Général Desfeuilles

— Pendant la guerre do 1870, il est à la tète d’une brigade d’infanterie (7e corps, commandé par Félix Douay). Le 106e_;_ de ligne, colonel de Vineuil, appartient à cette brigade. Très braillard, le général roule son gros corps sur ses courtes jambes, il a un teint fleuri de bon vivant que son peu de cervelle ne gêne; point [5]. Dans cette campagne, il sera comme tant d’autres chefs plus bêtes que méchants, ne sachant rien, ne prévoyant rien, n’ayant ni plan, ni idées, ni hasards heureux [110]. D’ailleurs, nul souci de la discipline : pour ne pas avoir à sévir, il ferme les yeux devant le pillage d’une ferme [90].

Soucieux de confort, quand le général prévoit une étape dure, il prend la précaution de déjeuner copieusement, en maugréant de la bousculade [27] ; maussade dans les journées de fatigue, faisant alors aux gens un accueil furieux [139], il retrouve sa bonne humeur dès qu’il peut s’installer commodément ; son premier soin, en arrivant à Sedan avec sa brigade exténuée, est de se fourrer entre de fins draps blancs, à l’hôtel de la Croix d’Or [180]. Pendant la marche vers la Meuse, le 24 août, il a parlé librement, en toute insouciance, devant un espion déguisé en valet de ferme, Goliath Steinberg; il l’a interrogé sur les routes à suivre, montrant une grande sérénité d’ignorance, croyant que la Meuse passe à Buzancy [104]. Cinq jours après, il n’accorde aucune foi aux renseignements du franc-tireur Sambuc, qui lui prédit la surprise de Beaumont; impossible à son avis que l’armée ait si près d’elle soixante mille ennemis, car on le saurait [140]. Plus tard, pour désigner la rivière qui traverse Sedan, comme il ignore si c’est la Meuse ou la Moselle, il dira : l’eau qui est là [237].
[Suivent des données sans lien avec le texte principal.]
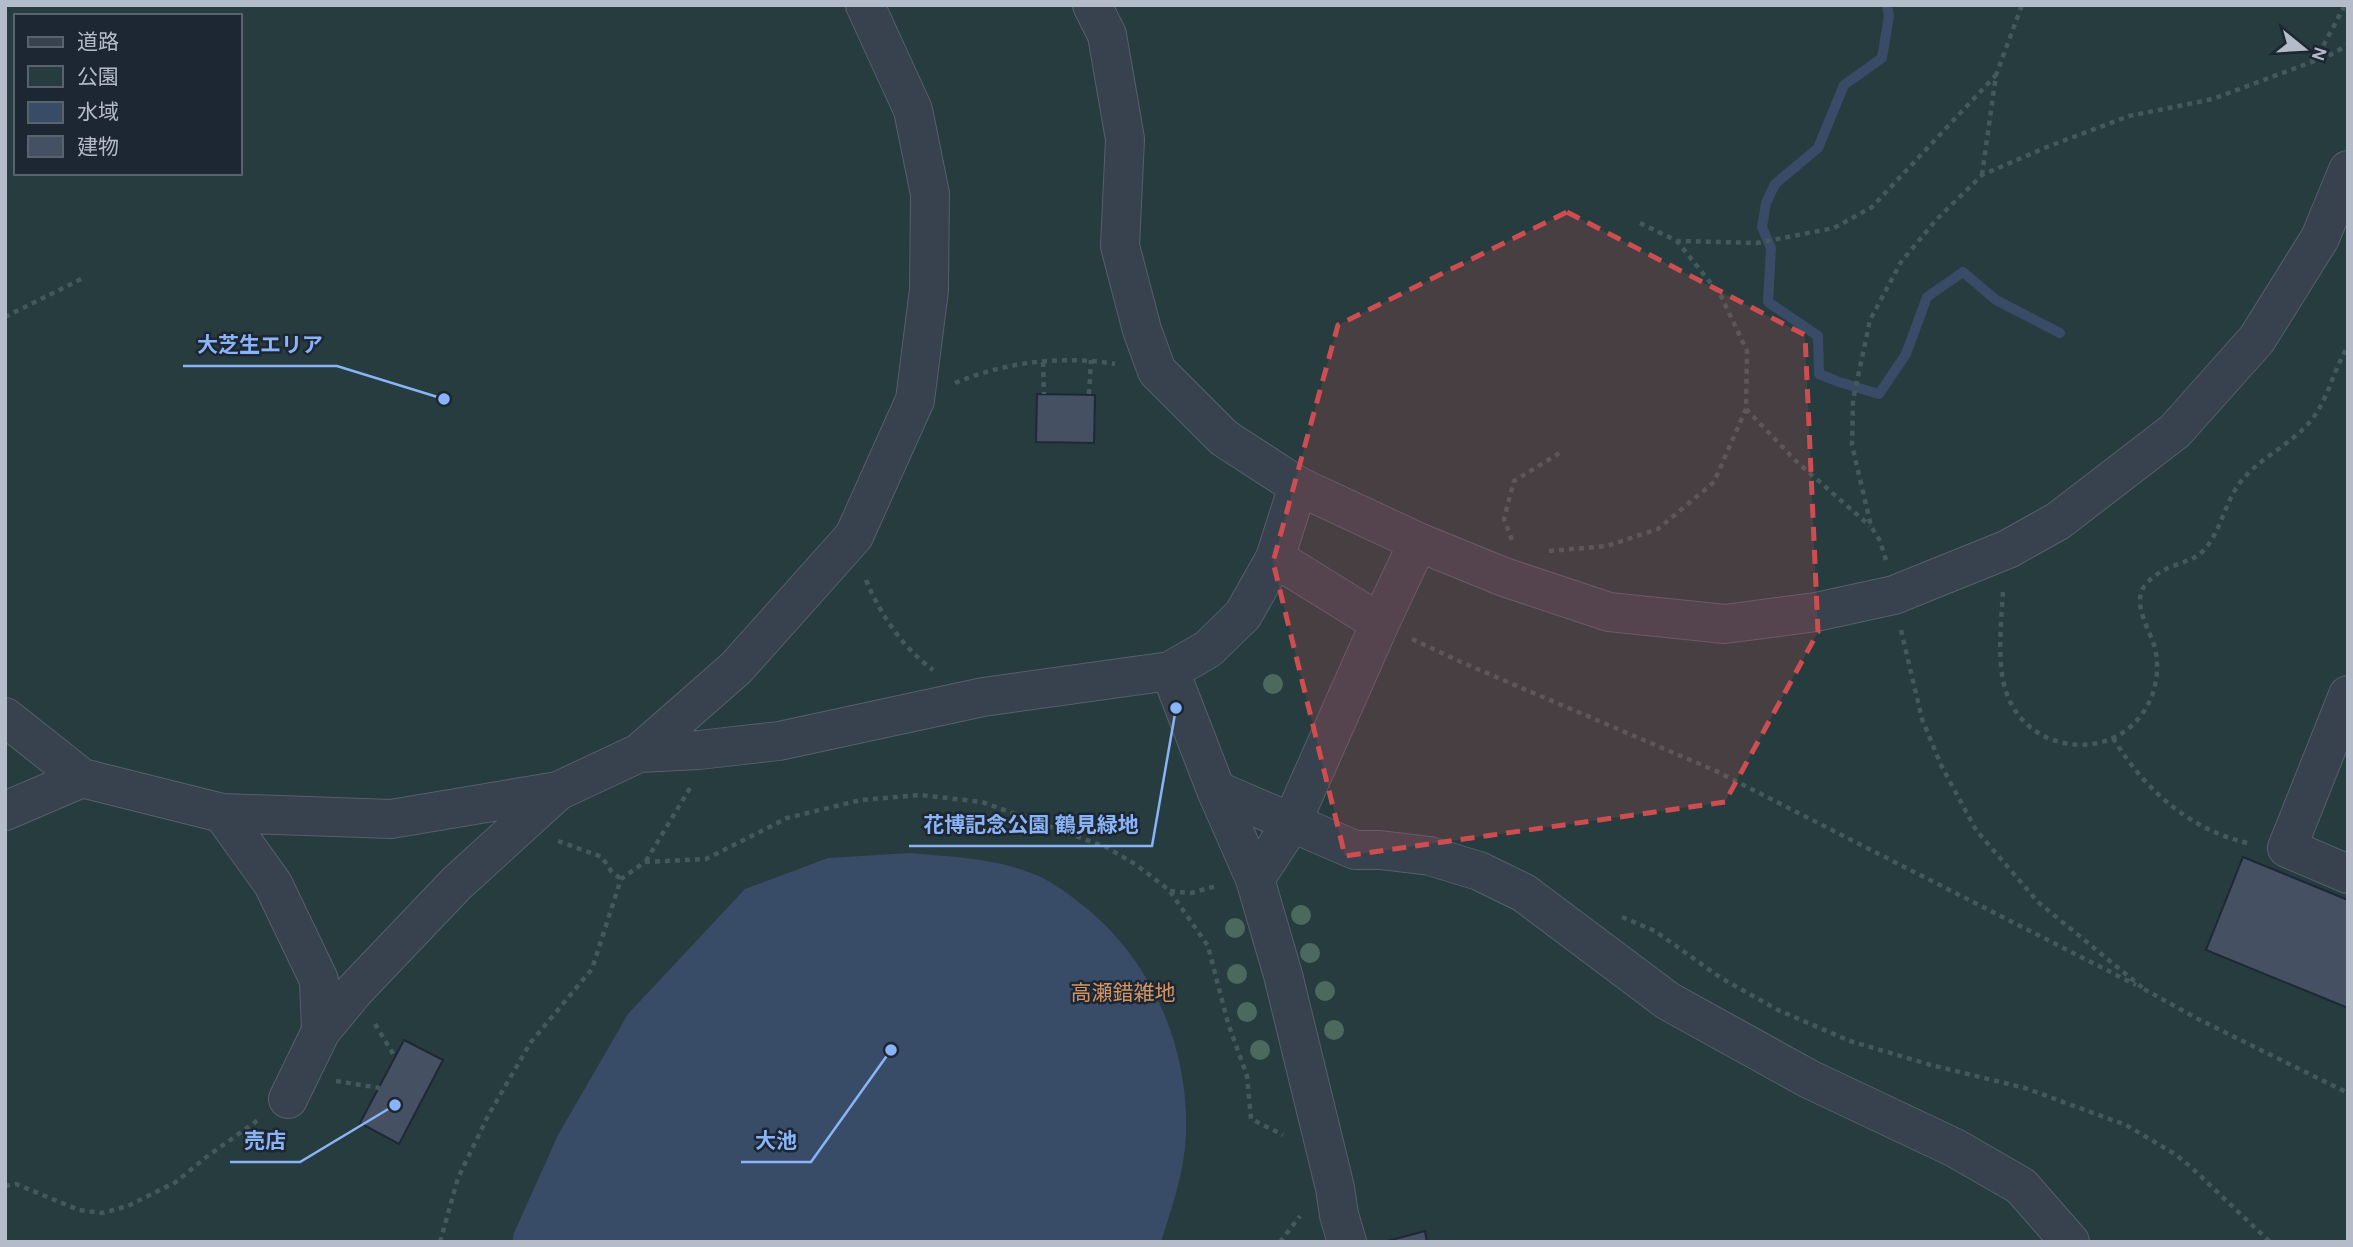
<svg xmlns="http://www.w3.org/2000/svg" width="2353" height="1247" font-family="Karla,'Noto Sans JP',sans-serif">
<style>
.green{fill:#263c3f;fill-rule:evenodd}
.water{fill:#394c67}
.lines{fill:none;stroke-linecap:round;stroke-linejoin:round}
.stream{stroke:#394c67;stroke-width:10}
.building{fill:#455162;stroke:#1f2835;stroke-width:2}
.street-casing{stroke:#565f6c;stroke-width:40}
.path{stroke:#44595c;stroke-width:4.5;stroke-dasharray:5 5;stroke-linecap:butt}
.street{stroke:#38414e;stroke-width:38}
.tree{fill:#4b6a5d}
.marked{fill:#ce4d50;fill-opacity:0.2;stroke:#ce4d50;stroke-width:5;stroke-dasharray:14 9;stroke-linejoin:round}
.labels{text-anchor:middle;stroke-width:5;stroke-linejoin:round;paint-order:stroke}
.neighbourhood-label{font-size:21px;fill:#d59563;stroke:#1d2633}
.leader{fill:none;stroke:#8ab4f8;stroke-width:2.5}
.callout-dot{fill:#8ab4f8;stroke:#1d2633;stroke-width:2.5}
.callout-label{font-size:21px;text-anchor:middle;font-weight:bold;fill:#8ab4f8;stroke:#1d2633;stroke-width:5;stroke-linejoin:round;paint-order:stroke}
</style>
<rect width="100%" height="100%" fill="#242f3e"/>
<path class="green" d="M 5,5 L 2348,5 L 2348,1242 L 5,1242 ZM 16,16 L 240,16 L 240,173 L 16,173 Z"/>
<path class="water" d="M 911,853 C 951,857 993,858 1031,873 C 1050,880 1066,892 1081,904 C 1150,957 1189,1045 1186,1133 C 1185,1171 1172,1206 1161,1242 L 512,1242 L 514,1233 L 558,1135 L 628,1014 L 745,889 L 828,858 Z"/>
<g class="lines">
<path class="stream" d="M 1887,5 L 1889,16 L 1882,58 L 1844,85 L 1818,148 L 1775,184 L 1766,203 L 1762,227 L 1771,248 L 1768,302 L 1818,336 L 1819,374 L 1839,382 L 1879,394 L 1906,354 L 1927,297 L 1963,272 L 1996,300 L 2060,333"/>
</g>
<path class="building" d="M 1037,394 L 1095,395 L 1094,443 L 1036,442 Z
M 2243,857 L 2348,900 L 2348,1008 L 2206,950 Z
M 404,1040 L 443,1060 L 399,1144 L 360,1123 Z
M 1425,1231 L 1427,1242 L 1384,1242 Z"/>
<g class="lines">
<g class="street-casing">
<path id="street" d="M 1092,5 L 1107,35 L 1125,139 L 1120,246 L 1142,330 L 1157,371 L 1224,438 L 1298,486 L 1418,542 L 1504,577 L 1609,612 L 1725,624 L 1816,612 L 1894,595 L 2008,549 L 2058,521 L 2175,431 L 2257,339 L 2320,238 L 2348,170
M 1275,558 L 1380,623
M 1170,671 L 1208,649 L 1243,615 L 1275,558 L 1298,486
M 2348,695 L 2287,848 L 2348,874
M 5,717 L 82,778 L 222,813 L 391,819 L 558,791 L 639,753 L 736,668 L 854,536 L 915,400 L 929,290 L 930,194 L 913,110 L 865,5
M 639,753 L 699,750 L 779,741 L 983,697 L 1170,671 L 1216,790 L 1255,879 L 1283,975 L 1335,1188 L 1339,1215 L 1347,1242
M 1216,790 L 1355,850 L 1380,850 L 1430,856 L 1479,871 L 1524,893 L 1668,1001 L 1809,1079 L 1955,1148 L 2021,1186 L 2070,1242
M 5,811 L 82,778
M 222,813 L 273,884 L 319,980 L 321,1031
M 1255,879 L 1291,824 L 1380,623 L 1418,542
M 288,1099 L 321,1031 L 355,990 L 457,883 L 558,791"/>
</g>
<path class="path" d="M 2311,61 L 2322,48 L 2345,5
M 1982,175 L 1996,75 L 2022,5
M 1640,223 L 1677,241 L 1757,243 L 1834,228 L 1872,207 L 1996,75
M 5,317 L 81,279
M 1043,362 L 1044,394
M 955,383 C 1005,362 1062,355 1115,364
M 1089,394 L 1091,360
M 1746,409 L 1796,461 L 1870,526
M 1512,540 L 1504,519 L 1514,481 L 1561,452
M 1549,551 L 1607,546 L 1658,529 L 1714,482 L 1746,409 L 1747,351 L 1721,296 L 1677,241
M 1886,560 L 1880,541 L 1871,526 L 1852,445 L 1853,400 L 1870,320 L 1901,262 L 1936,220 L 1982,175 L 2047,147 L 2129,116 L 2213,99 L 2328,56 L 2348,45
M 866,580 C 880,614 903,648 933,670
M 2003,592 C 2001,623 1996,669 2008,697 C 2030,752 2108,762 2142,714 C 2156,695 2160,671 2155,648 C 2150,629 2130,603 2146,584 C 2165,562 2191,565 2204,550 C 2222,530 2225,500 2242,480 C 2262,456 2294,443 2313,418 C 2329,396 2334,369 2348,346
M 1901,630 L 1922,719 L 1941,765 L 1976,830 L 2038,902 L 2144,989
M 1412,639 L 1461,662 L 1716,771 L 2136,985
M 2113,738 C 2145,790 2190,831 2252,844
M 558,841 L 602,857 L 611,871 L 621,879
M 646,861 L 690,788
M 1170,891 L 1191,893 L 1216,886
M 1622,917 L 1655,931 L 1721,978 L 1778,1010 L 1850,1041 L 1931,1065 L 2025,1088 L 2126,1125 L 2175,1154 L 2192,1168 L 2270,1242
M 2144,989 L 2198,1019 L 2348,1093
M 375,1024 L 395,1057
M 336,1081 L 380,1088
M 5,1186 L 16,1184 L 79,1210 L 102,1213 L 128,1206 L 176,1182 L 205,1158 L 258,1120
M 440,1242 L 458,1178 L 489,1114 L 531,1042 L 592,969 L 621,879 L 645,862 L 706,859 L 787,818 L 861,800 L 920,795 L 982,802 L 1106,847 L 1135,864 L 1169,890 L 1208,946 L 1228,1023 L 1247,1076 L 1251,1119 L 1283,1135
M 1280,1242 L 1300,1216"/>
<use href="#street" class="street"/>
</g>
<g class="tree">
<circle cx="1273" cy="684" r="10"/>
<circle cx="1301" cy="915" r="10"/>
<circle cx="1235" cy="928" r="10"/>
<circle cx="1310" cy="953" r="10"/>
<circle cx="1237" cy="974" r="10"/>
<circle cx="1325" cy="991" r="10"/>
<circle cx="1247" cy="1012" r="10"/>
<circle cx="1334" cy="1030" r="10"/>
<circle cx="1260" cy="1050" r="10"/>
</g>
<path class="marked" d="M 1567,212 L 1805,335 L 1818,632 L 1725,802 L 1345,856 L 1273,562 L 1338,325 Z"/>
<g class="labels">
<g class="neighbourhood-label">
<text x="1123" y="1000">高瀬錯雑地</text>
</g>
</g>
<path class="leader" d="M444 399L337 366H183M1176 708L1152 846H909M395 1105L300 1162H230M891 1050L811 1162H741"/>
<g class="callout-dot">
<circle cx="444" cy="399" r="7"/>
<circle cx="1176" cy="708" r="7"/>
<circle cx="395" cy="1105" r="7"/>
<circle cx="891" cy="1050" r="7"/>
</g>
<g class="callout-label">
<text x="260" y="352">大芝生エリア</text>
<text x="1031" y="832">花博記念公園 鶴見緑地</text>
<text x="265" y="1148">売店</text>
<text x="776" y="1148">大池</text>
</g>
<rect width="2353" height="1247" fill="none" stroke="#b4bcc9" stroke-width="14"/>
<rect x="14" y="14" width="228" height="161" fill="#1d2633" stroke="#59626f" stroke-width="2"/>
<rect x="28" y="37" width="35" height="10" fill="#38414e" stroke="#59626f" stroke-width="2"/>
<text x="77" y="49" font-size="21" fill="#b4bcc9">道路</text>
<rect x="28" y="66" width="35" height="21" fill="#263c3f" stroke="#59626f" stroke-width="2"/>
<text x="77" y="84" font-size="21" fill="#b4bcc9">公園</text>
<rect x="28" y="102" width="35" height="21" fill="#394c67" stroke="#59626f" stroke-width="2"/>
<text x="77" y="119" font-size="21" fill="#b4bcc9">水域</text>
<rect x="28" y="136" width="35" height="21" fill="#455162" stroke="#59626f" stroke-width="2"/>
<text x="77" y="154" font-size="21" fill="#b4bcc9">建物</text>
<g transform="translate(2304 49) rotate(108)" stroke="#1d2633" stroke-width="5" paint-order="stroke">
<path d="M0-5L12 26L0 18L-12 26Z" fill="#b4bcc9"/>
<text y="-10" font-size="19" font-weight="bold" text-anchor="middle" fill="#b4bcc9">N</text>
</g>
</svg>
Mais tout soldat de cour qu’il soit, uniquement occupé de lui-même et n’ayant vu dans la guerre qu’un moyen rapide de passer général de division [247], il n’en trotte pas moins insouciamment, pendant la bataille, au milieu des projectiles. Entêté dans sa routine d’Afrique, n’ayant profité d’aucune leçon, il attend les Prussiens au corps à corps, alors qu’ils écrasent ses régiments à coups de canon [245]. Puis, pendant la déroute qui refoule l’infanterie dans Sedan, sa grosse figure colorée de bon vivant exprime l’exaspération où le jette le désastre qu’il regarde comme une malchance personnelle ; il court vers les débris de sa brigade, très capable de se faire tuer, dans sa colère contre ces batteries prussiennes qui balayent l’Empire et sa fortune d’officier aimé des Tuileries; par horreur pour la captivité, il voudrait avec cinquante bons bougres percer les lignes ennemies et filer en Belgique. Seulement puisqu’il ignore le chemin et que c’est trop tard, il va se coucher [363]; et après la capitulation, seul de tous les généraux, il prétexte de ses rhumatismes pour profiter de la clause qui fait les officiers libres, à la condition de s’engager par écrit à ne plus servir [433]. (La Débâcle.)